De Muniz, C. J., and Durham, J., join in this dissenting opinion.“7 The Court of Appeals stated that movement can only be ‘from one place to another’ if the movement is ‘substantial’- — -a statement that the Court of Appeals based on its understanding of Murray. * * * As discussed above, the asportation requirement of ORS 163.225(l)(a) does not even use the word ‘substantial,’ and the drafters considered, but rejected, the use in that section of the term ‘substantial distance.’ This court’s cases, including [State v.] Garcia[, 288 Or 413, 605 P2d 671 (1980)], [State v.] Wolleat[, 338 Or 469, 111 P3d 1131 (2005)], and Murray, mention ‘substantial distance’ as one aspect of proving the required intent to ‘substantially interfere,’ but they do not state — with the exception of one sentence in Murray — that ‘substantial movement’ is the only way to prove that a defendant moved a victim from one place to another.”
The majority quotes the entire statute at 346 Or at 468.
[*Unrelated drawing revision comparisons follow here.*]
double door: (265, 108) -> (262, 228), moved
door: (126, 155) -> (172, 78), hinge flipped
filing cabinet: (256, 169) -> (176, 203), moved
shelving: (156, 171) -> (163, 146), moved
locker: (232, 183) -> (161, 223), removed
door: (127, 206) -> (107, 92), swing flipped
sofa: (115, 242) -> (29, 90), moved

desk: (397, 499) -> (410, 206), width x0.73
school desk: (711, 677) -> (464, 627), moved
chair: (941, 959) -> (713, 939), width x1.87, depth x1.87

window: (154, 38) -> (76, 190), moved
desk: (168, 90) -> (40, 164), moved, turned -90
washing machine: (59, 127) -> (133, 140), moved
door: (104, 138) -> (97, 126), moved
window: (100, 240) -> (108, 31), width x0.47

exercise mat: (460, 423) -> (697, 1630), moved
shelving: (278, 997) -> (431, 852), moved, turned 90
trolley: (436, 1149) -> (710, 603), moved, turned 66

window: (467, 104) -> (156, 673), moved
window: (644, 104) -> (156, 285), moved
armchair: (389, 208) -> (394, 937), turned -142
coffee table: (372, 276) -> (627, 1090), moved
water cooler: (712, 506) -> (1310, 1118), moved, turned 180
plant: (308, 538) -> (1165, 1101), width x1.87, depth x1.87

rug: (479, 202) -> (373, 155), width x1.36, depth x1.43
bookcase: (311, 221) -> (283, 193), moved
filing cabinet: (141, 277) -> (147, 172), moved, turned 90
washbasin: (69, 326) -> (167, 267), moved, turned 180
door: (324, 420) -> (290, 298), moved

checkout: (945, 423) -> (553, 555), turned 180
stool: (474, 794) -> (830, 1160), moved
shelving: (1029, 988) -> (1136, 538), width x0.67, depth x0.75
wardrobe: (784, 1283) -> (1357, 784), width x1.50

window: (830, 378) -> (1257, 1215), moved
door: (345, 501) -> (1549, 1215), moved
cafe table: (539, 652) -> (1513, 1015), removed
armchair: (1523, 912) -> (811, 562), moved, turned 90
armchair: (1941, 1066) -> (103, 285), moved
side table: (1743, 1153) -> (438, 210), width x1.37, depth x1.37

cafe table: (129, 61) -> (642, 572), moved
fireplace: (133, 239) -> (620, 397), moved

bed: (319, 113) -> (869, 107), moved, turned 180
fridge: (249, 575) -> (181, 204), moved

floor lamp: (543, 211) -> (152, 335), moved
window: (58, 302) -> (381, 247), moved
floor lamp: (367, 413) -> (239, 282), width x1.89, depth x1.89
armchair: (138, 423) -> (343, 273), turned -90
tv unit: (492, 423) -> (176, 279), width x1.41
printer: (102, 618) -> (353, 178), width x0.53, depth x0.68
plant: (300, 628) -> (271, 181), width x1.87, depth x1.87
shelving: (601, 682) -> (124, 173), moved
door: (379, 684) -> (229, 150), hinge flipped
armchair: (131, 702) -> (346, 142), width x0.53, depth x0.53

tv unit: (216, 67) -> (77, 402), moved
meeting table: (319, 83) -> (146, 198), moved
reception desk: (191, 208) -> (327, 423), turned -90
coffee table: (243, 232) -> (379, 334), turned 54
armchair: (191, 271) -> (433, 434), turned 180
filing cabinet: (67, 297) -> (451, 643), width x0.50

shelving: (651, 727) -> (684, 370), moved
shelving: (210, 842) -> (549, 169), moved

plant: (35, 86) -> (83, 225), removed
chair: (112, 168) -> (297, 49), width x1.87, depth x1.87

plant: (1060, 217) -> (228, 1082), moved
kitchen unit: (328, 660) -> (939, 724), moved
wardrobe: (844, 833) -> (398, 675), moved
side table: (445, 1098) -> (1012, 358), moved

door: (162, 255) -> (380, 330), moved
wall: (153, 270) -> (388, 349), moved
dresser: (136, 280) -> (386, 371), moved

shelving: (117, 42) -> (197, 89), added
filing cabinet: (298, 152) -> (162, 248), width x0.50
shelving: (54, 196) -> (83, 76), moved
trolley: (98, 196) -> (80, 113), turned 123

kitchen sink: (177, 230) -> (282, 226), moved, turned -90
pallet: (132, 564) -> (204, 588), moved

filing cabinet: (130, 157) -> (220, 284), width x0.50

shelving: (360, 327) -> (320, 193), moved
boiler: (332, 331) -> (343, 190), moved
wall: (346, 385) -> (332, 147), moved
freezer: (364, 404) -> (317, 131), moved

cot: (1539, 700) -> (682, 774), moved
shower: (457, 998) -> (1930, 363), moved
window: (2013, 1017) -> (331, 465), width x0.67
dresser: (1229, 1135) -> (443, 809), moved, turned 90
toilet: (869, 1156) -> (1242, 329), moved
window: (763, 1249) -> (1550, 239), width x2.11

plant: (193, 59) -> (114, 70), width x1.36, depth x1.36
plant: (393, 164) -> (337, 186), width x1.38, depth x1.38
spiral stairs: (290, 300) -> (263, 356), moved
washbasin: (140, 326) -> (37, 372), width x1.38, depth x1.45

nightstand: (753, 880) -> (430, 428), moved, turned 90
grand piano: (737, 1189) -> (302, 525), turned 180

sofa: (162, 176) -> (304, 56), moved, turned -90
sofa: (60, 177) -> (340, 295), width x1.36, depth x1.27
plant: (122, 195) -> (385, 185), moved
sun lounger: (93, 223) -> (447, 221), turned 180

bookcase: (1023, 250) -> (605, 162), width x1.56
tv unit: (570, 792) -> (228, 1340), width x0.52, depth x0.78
Count 3 of the indictment charged defendant with “unlawfully and knowingly, without consent or legal authority, tak[ing the victim] from one place to another, with the intent to interfere substantially with [the victim’s] personal liberty * *
That is particularly true when, as here, the defendant is being held accountable for a completed kidnapping under an asportation theory when, if he had been properly charged under a secreting theory, he could at most have been found guilty only of attempted kidnapping.